## Selected passage
────────────────
I wasn't able to find an answer to the following questions in a draft
version of IOS 9899-99. What is the semantic when you decrement an
unsigned int below 0 (or subtract two unsigned ints with negative
result)? AFAIR, this results in implementation-defined behavior but
not undefined behavior. Is that correct?

So what does the standard say to this code?

void f(void)
{
unsigned int n = 0;
n--;
}

Also, do I have implementation-defined or undefined behavior, if I
decrement below zero but don't use the value, as in the following
code?

void f(unsigned int n)
{
while (n-- 0) { /* In the last loop iteration, n is
; decremented from 0, but not used
} afterwards */
}

A short notice with section number in the standard would be nice
(as I think section numbering in my draft version is not that
different).

urs
Sep 8 '08 #1
13 10554
On Mon, 08 Sep 2008 14:38:16 +0200, Urs Thuermann wrote:
So what does the standard say to this code?
unsigned int n = 0;
n--;
Always results in UINT_MAX.
Also, do I have implementation-defined or undefined behavior, if I
decrement below zero but don't use the value, as in the following code?

void f(unsigned int n)
{
while (n-- 0) { /* In the last loop iteration, n is
; decremented from 0, but not used
} afterwards */
}
This evaluates the greater-than with the original value of n, then
decrements n. n is automatic so its value is lost when the function
returns.
────────────────
(Collection entries)
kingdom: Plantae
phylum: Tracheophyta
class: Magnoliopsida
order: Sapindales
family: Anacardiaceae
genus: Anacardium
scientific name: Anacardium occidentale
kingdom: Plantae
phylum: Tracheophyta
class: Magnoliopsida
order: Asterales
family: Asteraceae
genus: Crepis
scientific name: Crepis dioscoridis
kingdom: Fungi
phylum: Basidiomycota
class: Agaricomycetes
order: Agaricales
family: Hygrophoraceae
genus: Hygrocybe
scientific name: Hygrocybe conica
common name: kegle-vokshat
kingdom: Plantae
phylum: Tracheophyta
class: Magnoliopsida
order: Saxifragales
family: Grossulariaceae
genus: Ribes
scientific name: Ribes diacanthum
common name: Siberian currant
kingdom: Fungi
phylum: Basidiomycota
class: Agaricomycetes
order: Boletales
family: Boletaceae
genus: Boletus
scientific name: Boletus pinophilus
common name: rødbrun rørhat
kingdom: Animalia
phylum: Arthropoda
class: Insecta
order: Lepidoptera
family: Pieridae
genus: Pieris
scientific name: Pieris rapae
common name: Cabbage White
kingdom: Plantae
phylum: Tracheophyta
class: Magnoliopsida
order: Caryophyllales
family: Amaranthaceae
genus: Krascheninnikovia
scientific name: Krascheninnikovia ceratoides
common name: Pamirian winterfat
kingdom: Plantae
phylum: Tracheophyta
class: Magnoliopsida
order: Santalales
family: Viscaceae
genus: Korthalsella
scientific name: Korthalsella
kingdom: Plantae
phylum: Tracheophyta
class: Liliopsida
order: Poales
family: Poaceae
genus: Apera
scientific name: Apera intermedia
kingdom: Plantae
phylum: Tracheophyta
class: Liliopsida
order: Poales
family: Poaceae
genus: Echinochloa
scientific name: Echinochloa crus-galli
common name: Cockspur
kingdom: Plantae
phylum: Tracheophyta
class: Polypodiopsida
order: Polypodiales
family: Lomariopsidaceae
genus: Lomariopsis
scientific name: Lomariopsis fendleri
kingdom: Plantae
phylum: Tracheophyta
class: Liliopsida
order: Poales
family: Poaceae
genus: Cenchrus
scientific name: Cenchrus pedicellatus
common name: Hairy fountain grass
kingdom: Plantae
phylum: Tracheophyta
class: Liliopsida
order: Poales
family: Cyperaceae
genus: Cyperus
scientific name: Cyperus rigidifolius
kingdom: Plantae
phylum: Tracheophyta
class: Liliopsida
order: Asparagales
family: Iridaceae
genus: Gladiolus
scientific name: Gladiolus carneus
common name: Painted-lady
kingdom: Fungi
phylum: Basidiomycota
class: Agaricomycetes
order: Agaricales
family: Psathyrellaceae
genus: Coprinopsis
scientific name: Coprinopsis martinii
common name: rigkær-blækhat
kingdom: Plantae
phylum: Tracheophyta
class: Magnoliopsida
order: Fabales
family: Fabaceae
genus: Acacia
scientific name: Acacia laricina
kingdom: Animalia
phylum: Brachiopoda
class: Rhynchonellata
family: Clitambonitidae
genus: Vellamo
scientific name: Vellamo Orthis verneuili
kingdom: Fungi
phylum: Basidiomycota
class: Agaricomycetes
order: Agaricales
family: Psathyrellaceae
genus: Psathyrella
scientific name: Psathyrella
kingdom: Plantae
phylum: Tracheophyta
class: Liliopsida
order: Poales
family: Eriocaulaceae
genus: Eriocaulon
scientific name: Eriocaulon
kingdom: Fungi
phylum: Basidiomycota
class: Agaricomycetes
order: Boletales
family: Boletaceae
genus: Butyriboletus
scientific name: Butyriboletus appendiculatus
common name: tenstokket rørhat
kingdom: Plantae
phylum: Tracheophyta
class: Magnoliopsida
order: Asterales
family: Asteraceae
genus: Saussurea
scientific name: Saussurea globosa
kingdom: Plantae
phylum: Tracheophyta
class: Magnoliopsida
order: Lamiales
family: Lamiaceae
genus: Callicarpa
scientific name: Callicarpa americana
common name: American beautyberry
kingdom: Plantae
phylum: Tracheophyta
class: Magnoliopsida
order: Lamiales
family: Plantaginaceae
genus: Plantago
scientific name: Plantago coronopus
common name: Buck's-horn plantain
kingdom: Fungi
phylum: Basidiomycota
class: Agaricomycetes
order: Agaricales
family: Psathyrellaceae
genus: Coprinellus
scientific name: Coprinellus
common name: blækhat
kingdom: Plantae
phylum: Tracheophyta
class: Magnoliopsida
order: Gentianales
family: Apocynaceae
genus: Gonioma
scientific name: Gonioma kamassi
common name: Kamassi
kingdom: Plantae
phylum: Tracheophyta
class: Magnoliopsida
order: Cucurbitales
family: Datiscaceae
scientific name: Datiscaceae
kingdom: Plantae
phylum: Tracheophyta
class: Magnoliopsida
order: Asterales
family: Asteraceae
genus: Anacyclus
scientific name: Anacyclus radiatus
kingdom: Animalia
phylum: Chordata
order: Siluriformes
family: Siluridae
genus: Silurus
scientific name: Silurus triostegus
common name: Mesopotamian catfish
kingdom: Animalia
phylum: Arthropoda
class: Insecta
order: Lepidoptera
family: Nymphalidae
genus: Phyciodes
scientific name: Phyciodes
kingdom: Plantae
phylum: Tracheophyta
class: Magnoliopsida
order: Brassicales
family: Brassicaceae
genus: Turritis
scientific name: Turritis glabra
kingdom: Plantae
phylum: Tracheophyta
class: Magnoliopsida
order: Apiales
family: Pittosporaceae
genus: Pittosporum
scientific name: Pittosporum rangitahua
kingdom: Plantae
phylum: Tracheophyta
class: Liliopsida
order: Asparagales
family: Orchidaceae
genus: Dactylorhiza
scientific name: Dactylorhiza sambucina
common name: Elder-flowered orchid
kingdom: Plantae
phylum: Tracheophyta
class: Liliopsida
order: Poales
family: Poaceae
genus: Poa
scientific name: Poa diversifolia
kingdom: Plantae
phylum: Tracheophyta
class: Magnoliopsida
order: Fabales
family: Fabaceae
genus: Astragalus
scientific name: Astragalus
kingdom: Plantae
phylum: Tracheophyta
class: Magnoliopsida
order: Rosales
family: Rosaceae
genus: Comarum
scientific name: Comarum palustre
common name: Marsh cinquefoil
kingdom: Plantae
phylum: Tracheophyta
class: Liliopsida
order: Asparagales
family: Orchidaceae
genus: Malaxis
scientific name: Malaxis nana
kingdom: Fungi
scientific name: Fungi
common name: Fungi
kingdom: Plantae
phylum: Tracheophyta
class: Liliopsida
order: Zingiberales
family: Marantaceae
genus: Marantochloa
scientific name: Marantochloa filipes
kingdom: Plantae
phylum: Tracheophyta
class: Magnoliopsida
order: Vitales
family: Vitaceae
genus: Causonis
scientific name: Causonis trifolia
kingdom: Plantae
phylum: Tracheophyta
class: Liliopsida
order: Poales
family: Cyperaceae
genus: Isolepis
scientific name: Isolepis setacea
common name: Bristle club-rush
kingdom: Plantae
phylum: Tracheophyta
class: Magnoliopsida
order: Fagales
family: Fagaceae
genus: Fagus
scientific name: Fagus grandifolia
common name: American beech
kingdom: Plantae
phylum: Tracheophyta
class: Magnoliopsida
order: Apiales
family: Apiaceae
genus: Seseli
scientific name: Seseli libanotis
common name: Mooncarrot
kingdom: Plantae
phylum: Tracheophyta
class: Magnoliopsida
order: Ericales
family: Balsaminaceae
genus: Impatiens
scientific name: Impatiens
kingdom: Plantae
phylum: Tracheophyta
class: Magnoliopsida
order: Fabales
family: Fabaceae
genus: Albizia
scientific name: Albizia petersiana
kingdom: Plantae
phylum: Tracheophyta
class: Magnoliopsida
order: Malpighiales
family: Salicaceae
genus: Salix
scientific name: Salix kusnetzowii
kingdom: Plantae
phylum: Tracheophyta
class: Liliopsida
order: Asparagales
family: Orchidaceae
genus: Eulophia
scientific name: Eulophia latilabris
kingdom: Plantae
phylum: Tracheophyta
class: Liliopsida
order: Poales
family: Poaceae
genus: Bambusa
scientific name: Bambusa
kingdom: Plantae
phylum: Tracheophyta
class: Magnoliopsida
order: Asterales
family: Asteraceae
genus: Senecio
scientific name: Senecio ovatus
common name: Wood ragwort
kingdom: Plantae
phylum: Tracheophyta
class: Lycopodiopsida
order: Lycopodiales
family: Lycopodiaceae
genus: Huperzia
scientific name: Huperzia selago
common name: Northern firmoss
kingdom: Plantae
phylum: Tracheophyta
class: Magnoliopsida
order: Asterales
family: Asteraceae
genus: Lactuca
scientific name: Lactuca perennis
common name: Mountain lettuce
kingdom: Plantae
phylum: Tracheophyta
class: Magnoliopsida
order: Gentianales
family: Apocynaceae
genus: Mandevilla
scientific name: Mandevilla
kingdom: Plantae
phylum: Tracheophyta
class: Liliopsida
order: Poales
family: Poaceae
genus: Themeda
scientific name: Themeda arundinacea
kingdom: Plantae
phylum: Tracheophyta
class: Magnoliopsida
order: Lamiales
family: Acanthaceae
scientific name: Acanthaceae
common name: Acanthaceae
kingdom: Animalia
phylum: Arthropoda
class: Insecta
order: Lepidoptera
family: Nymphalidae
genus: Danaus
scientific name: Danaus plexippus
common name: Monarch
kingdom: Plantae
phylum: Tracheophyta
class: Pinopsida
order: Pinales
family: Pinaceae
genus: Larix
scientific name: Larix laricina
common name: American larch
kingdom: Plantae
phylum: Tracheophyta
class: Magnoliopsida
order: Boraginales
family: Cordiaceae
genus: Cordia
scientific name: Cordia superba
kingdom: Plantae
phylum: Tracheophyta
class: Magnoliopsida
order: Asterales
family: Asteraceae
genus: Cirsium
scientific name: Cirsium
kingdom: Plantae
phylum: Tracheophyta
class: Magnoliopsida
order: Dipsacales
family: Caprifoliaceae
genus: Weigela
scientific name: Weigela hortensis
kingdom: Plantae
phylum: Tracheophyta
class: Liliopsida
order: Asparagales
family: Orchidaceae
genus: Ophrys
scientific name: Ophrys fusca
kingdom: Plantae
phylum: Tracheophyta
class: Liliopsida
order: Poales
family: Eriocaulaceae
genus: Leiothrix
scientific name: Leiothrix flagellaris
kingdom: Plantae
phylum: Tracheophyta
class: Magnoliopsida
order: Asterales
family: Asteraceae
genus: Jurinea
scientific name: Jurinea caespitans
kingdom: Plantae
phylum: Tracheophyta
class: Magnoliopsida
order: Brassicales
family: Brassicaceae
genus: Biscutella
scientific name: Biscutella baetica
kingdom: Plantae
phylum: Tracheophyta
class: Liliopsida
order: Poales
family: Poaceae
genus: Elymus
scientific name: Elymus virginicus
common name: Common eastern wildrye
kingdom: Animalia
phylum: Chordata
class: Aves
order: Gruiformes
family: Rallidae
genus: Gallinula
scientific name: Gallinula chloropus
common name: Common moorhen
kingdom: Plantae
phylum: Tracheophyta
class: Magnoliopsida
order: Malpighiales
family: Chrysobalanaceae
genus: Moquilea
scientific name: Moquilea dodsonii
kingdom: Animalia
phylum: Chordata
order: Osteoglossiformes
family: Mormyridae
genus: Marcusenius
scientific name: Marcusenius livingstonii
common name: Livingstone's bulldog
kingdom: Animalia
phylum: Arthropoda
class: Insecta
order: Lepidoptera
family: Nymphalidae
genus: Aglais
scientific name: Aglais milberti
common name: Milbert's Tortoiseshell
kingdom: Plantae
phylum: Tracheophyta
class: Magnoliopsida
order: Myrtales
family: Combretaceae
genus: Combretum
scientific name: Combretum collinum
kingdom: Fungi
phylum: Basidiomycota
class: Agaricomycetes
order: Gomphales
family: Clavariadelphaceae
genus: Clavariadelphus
────────────────
## Aim of the exercise
Reproduce the part of the forum thread on decrementing an unsigned int from "A short notice" to "the following code?".

## Result
A short notice with section number in the standard would be nice
(as I think section numbering in my draft version is not that
different).

urs
Sep 8 '08 #1
13 10554
On Mon, 08 Sep 2008 14:38:16 +0200, Urs Thuermann wrote:
So what does the standard say to this code?
unsigned int n = 0;
n--;
Always results in UINT_MAX.
Also, do I have implementation-defined or undefined behavior, if I
decrement below zero but don't use the value, as in the following code?